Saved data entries

----

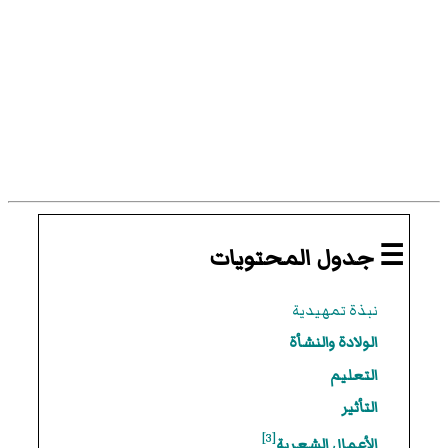
☰ جدول المحتويات
نبذة تمهيدية
الولادة والنشأة
التعليم
التأثير
[3]
الأعمال الشعرية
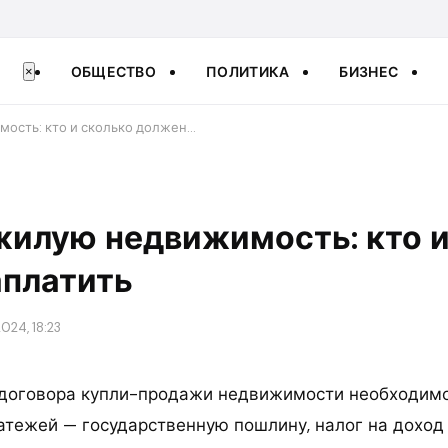
ОБЩЕСТВО
ПОЛИТИКА
БИЗНЕС
×
мость: кто и сколько должен…
жилую недвижимость: кто и
аплатить
024, 18:23
договора купли-продажи недвижимости необходимо
атежей — государственную пошлину, налог на доход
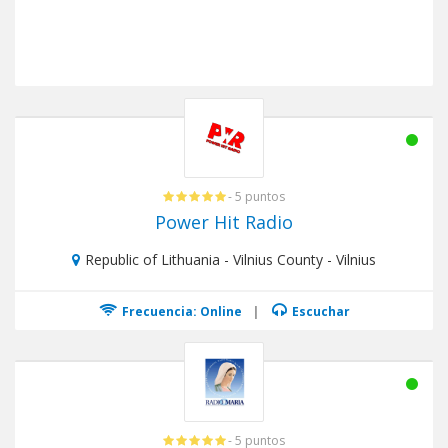
- 5 puntos
Power Hit Radio
Republic of Lithuania - Vilnius County - Vilnius
Frecuencia: Online
|
Escuchar
- 5 puntos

----

If pictures appear among the records, do not carry them over; retype the rest exactly.

☰ جدول المحتويات
نبذة تمهيدية
الولادة والنشأة
التعليم
التأثير
[3]
الأعمال الشعرية
ОБЩЕСТВО
ПОЛИТИКА
БИЗНЕС
×
мость: кто и сколько должен…
жилую недвижимость: кто и
аплатить
024, 18:23
договора купли-продажи недвижимости необходимо
атежей — государственную пошлину, налог на доход
- 5 puntos
Power Hit Radio
Republic of Lithuania - Vilnius County - Vilnius
Frecuencia: Online
|
Escuchar
- 5 puntos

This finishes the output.